The U.S. Bureau of Land Management (BLM) intends to prepare an Environmental Impact Statement (EIS) considering proposed amendments to the Blythe Solar Power Project (BSPP) right-of-way (ROW) grant, said BLM in a notice to be published in the Aug. 30 Federal Register.
The amendments include a change in technology, reduced project footprint, and operation by a different project owner. The Aug. 30 notice opens the scoping process to solicit public comments and identify issues for the upcoming EIS.
The BSPP was originally permitted and approved in October 2010 as a 1,000 MW solar thermal generating plant located on 6,831 acres of BLM-administered public land under the agency’s Palm Springs Field Office. The project area is located eight miles west of Blythe, Calif., and three miles north of Interstate 10.

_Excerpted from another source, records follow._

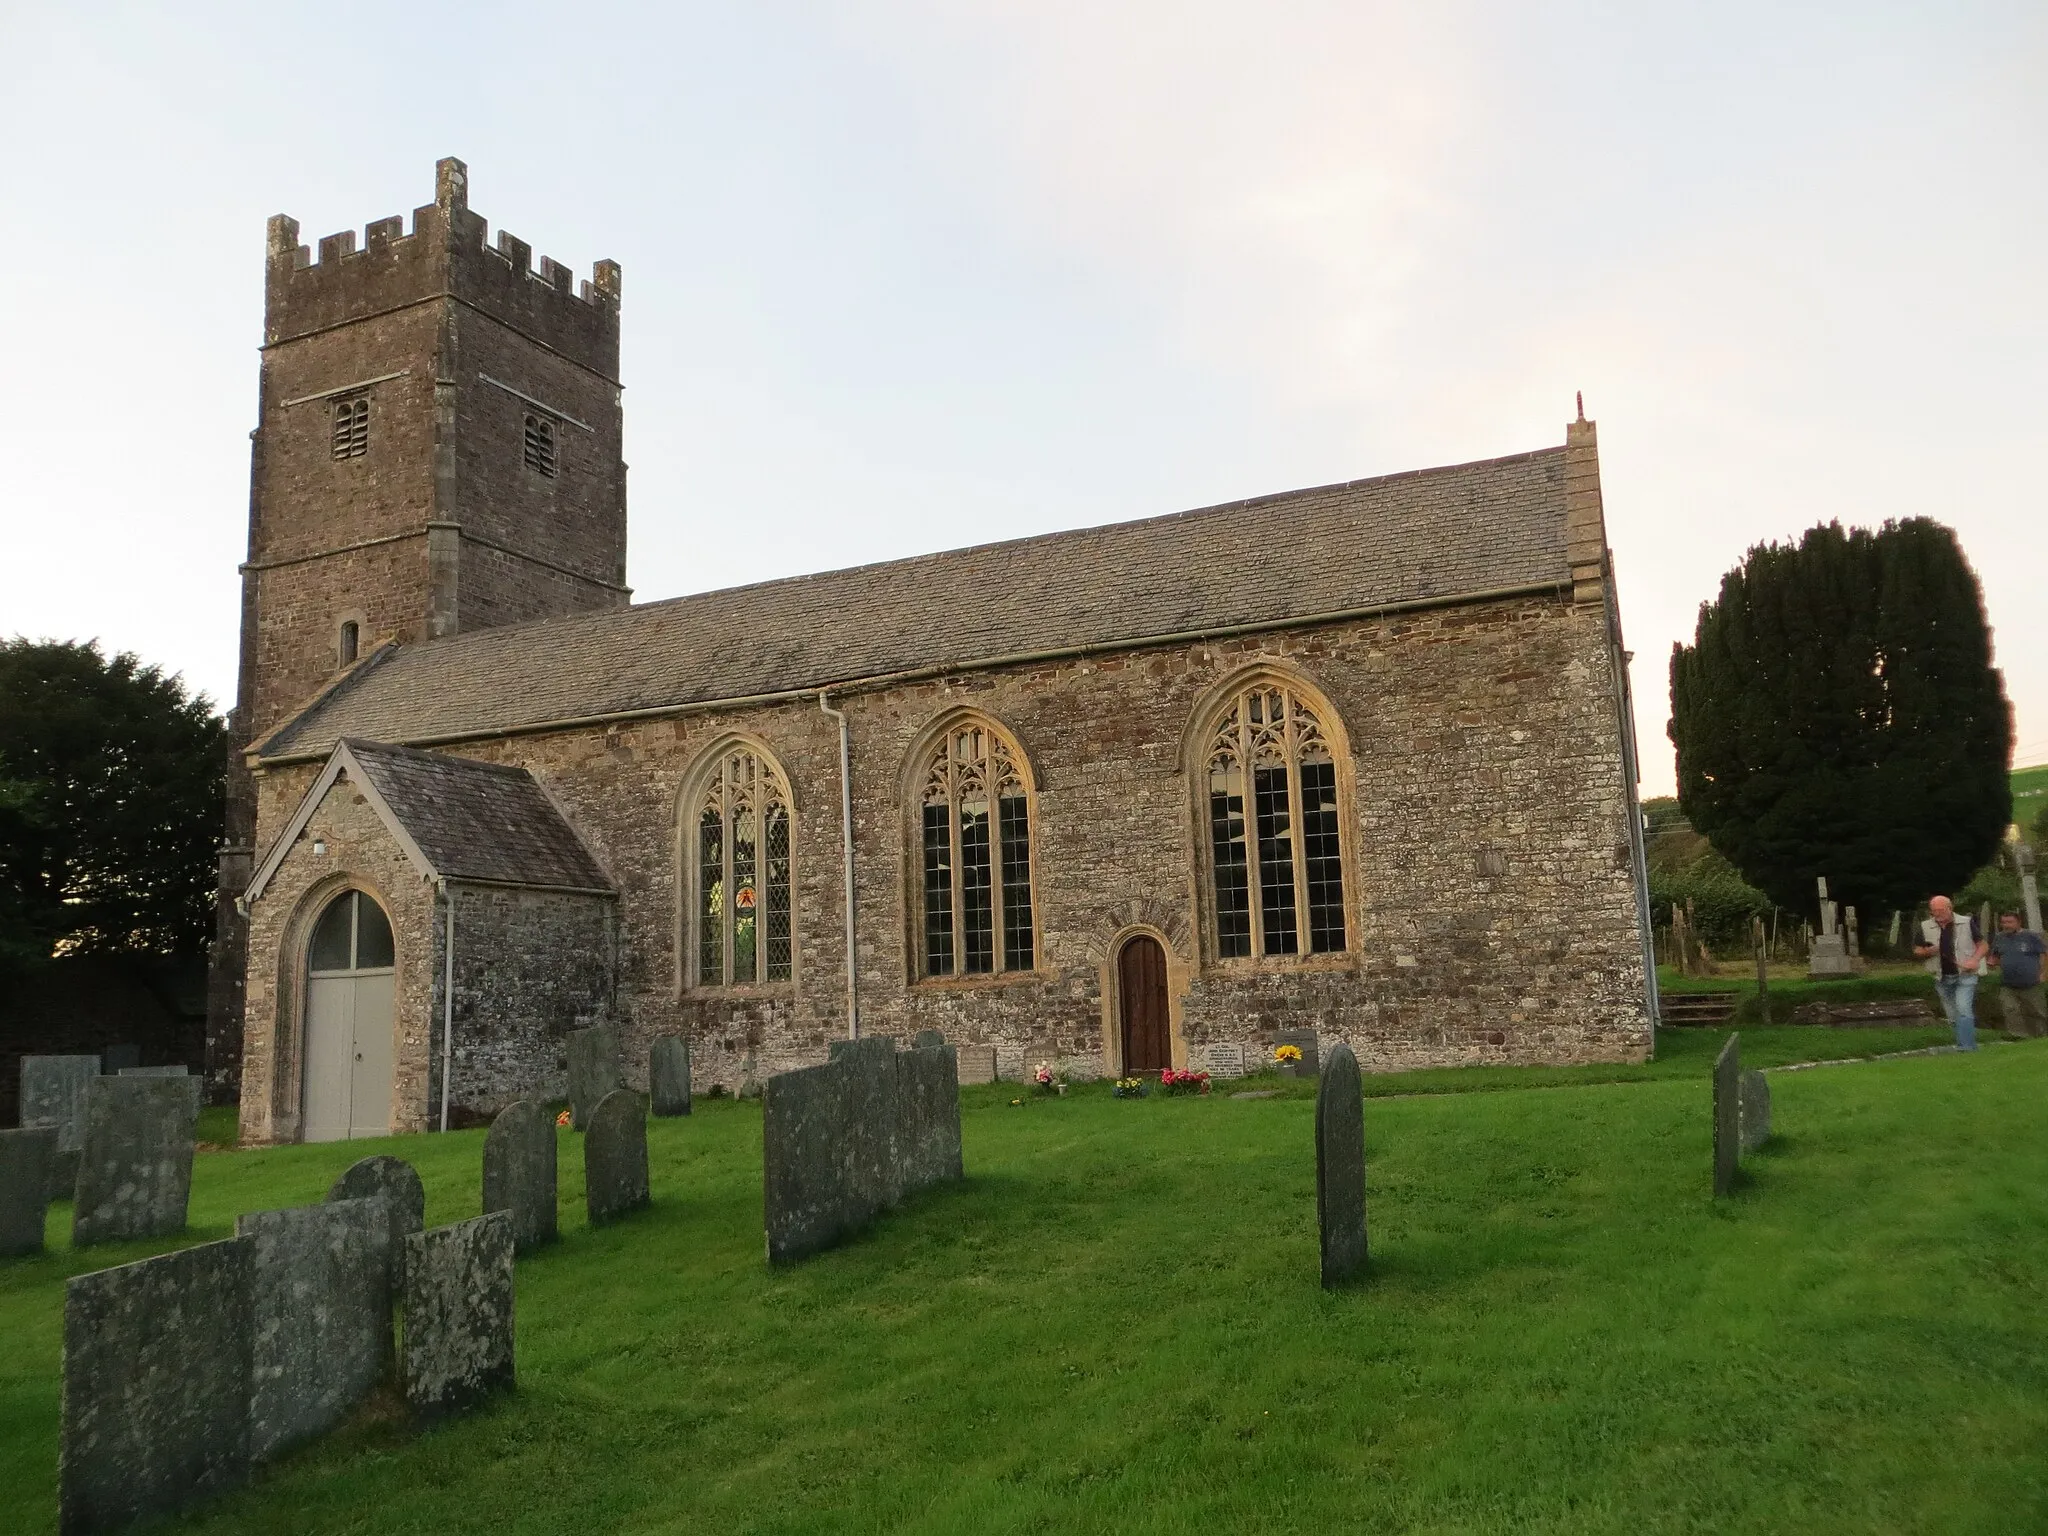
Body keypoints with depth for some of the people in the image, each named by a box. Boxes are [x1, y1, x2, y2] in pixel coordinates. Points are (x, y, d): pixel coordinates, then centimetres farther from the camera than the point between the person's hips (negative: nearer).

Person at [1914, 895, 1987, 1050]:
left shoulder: (1967, 923, -4)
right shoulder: (1925, 927, 3)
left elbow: (1984, 946, 3)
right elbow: (1917, 951, 11)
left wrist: (1974, 960, -15)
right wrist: (1928, 952, -12)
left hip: (1965, 975, -4)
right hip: (1942, 978, 4)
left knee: (1963, 1010, -19)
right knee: (1954, 1017, 11)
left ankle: (1965, 1048, -20)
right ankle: (1971, 1047, 27)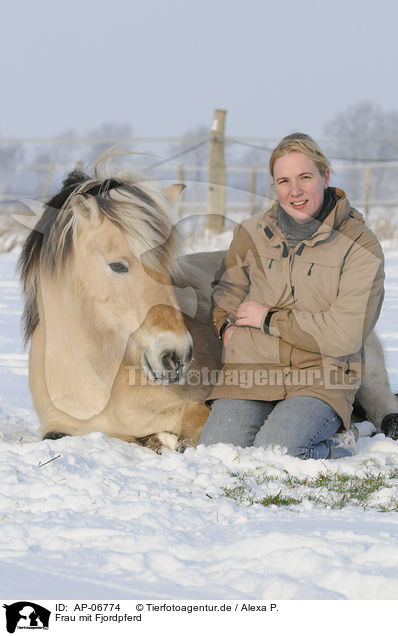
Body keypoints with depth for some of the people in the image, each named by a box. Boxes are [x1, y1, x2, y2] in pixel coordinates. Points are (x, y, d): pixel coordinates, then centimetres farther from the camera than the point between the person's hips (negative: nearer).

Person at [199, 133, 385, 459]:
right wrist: (228, 326, 4)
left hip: (318, 379, -4)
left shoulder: (361, 245, -5)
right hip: (251, 371, 4)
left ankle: (338, 442, 4)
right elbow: (226, 294, 26)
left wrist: (270, 320, -9)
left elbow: (344, 335, -13)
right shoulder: (251, 233, 8)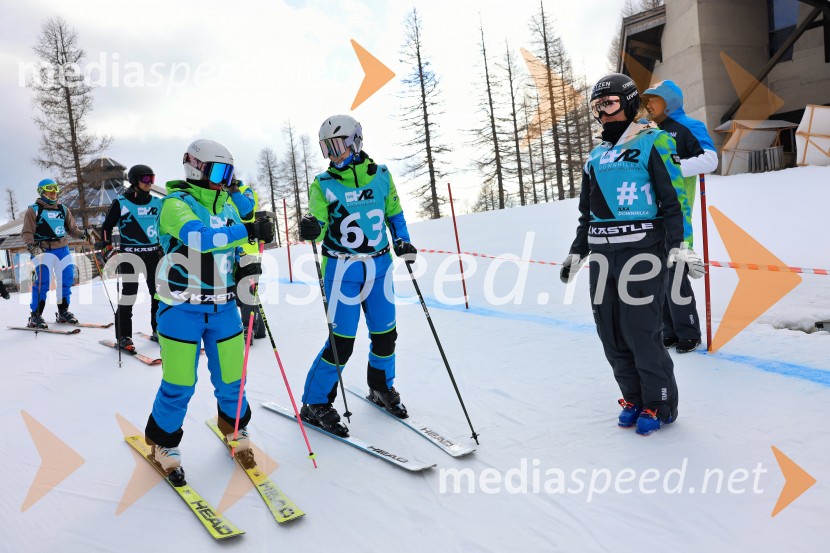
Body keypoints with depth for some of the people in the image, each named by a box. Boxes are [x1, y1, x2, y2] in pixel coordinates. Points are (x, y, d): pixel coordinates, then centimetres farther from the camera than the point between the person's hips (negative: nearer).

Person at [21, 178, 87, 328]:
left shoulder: (63, 209, 15)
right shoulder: (34, 210, 0)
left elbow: (72, 228, 17)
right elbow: (27, 232, -5)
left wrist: (82, 234, -3)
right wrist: (31, 246, -22)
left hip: (63, 249, 6)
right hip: (43, 251, -5)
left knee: (66, 279, 7)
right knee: (42, 281, -13)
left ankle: (63, 311, 23)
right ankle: (35, 316, -4)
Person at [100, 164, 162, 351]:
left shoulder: (157, 202, 8)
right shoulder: (121, 203, -3)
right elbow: (107, 226, 4)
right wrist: (107, 246, -5)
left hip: (153, 253, 4)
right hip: (129, 253, -4)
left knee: (158, 293, 8)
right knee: (129, 294, -4)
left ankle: (159, 330, 22)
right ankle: (123, 336, 6)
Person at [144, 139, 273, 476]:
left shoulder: (228, 204, 11)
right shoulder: (175, 204, -9)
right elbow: (198, 237, -30)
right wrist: (248, 231, -33)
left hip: (222, 306, 5)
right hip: (182, 307, -5)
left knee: (230, 377, 9)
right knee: (179, 385, 1)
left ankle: (233, 426, 36)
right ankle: (162, 442, 25)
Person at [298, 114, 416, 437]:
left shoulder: (381, 176, 3)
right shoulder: (323, 184, -5)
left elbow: (394, 213, 14)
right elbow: (320, 224, -12)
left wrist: (403, 241, -1)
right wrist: (312, 228, -35)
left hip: (380, 266, 4)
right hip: (343, 270, -3)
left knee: (385, 334, 11)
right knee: (342, 341, -5)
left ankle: (381, 388, 37)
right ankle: (314, 404, 12)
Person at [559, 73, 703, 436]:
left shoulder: (653, 142, 0)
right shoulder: (596, 156, 19)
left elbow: (674, 198, -5)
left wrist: (678, 246, -13)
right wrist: (576, 253, 19)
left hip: (641, 249, -6)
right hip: (601, 253, 7)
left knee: (640, 331, -7)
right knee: (610, 332, 6)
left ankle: (659, 404, 13)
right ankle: (634, 398, 23)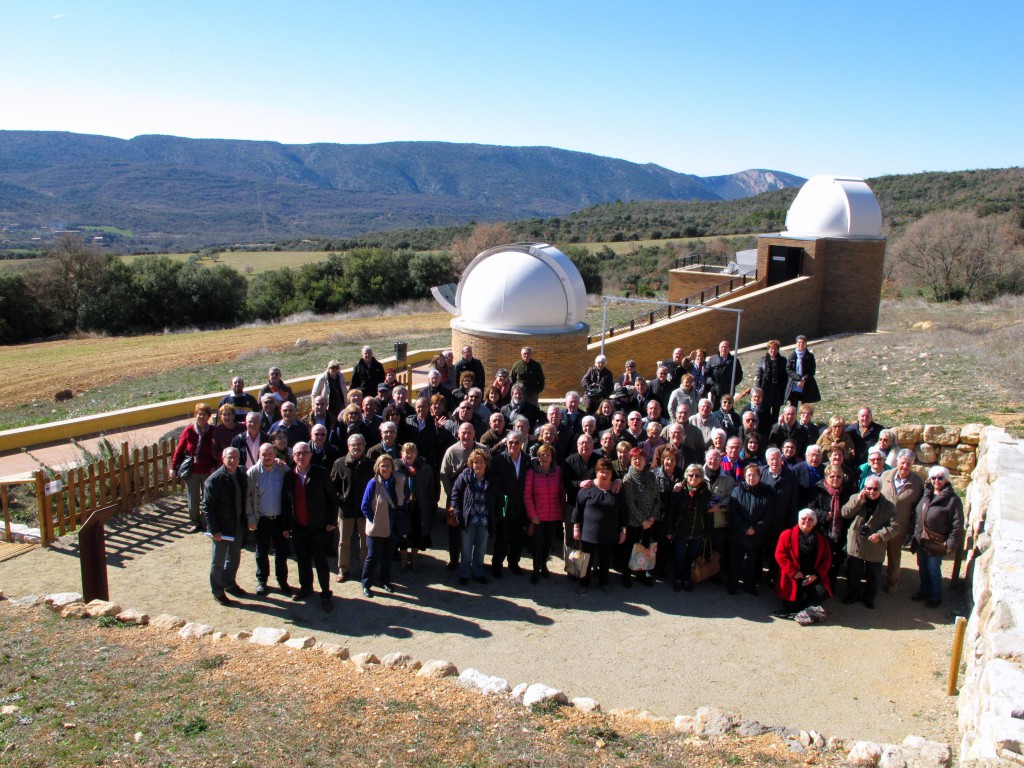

The ROW grant was originally issued to Palo Verde Solar I LLC, a wholly-owned subsidiary of Solar Millennium, which filed for bankruptcy in April 2012, BLM noted. In October 2012, NextEra Blythe Solar Energy Center LLC (NBSEC) purchased the unbuilt BSPP as part of the bankruptcy process. The BLM approved the assignment of the ROW grant from the Palo Verde Solar I LLC to NBSEC in August 2012.
NBSEC now proposes to modify the solar technology and reduce the size of the project within the previously approved BSPP footprint. The NBSEC is proposing to construct, operate, maintain, and decommission the BSPP using solar photovoltaic technology with a capacity of 485 MW on 4,138 acres of BLM-administered public land, as opposed to the originally approved 1,000 MW on 6,831 acres. The NBSEC has submitted an amendment to the existing ROW grant to reduce the overall acreage of the project, change the authorized technology from concentrating solar trough to solar PV, adjust other aspects of the project layout related to the technology change, and reduce the BSPP’s authorized capacity from 1,000 MW to 485 MW.
BLM has decided that the requested amendment is not within the range of alternatives analyzed in the EIS prepared in connection with the original 2010 decision for the project, so the agency must undertake additional analysis to evaluate the proposed amendment.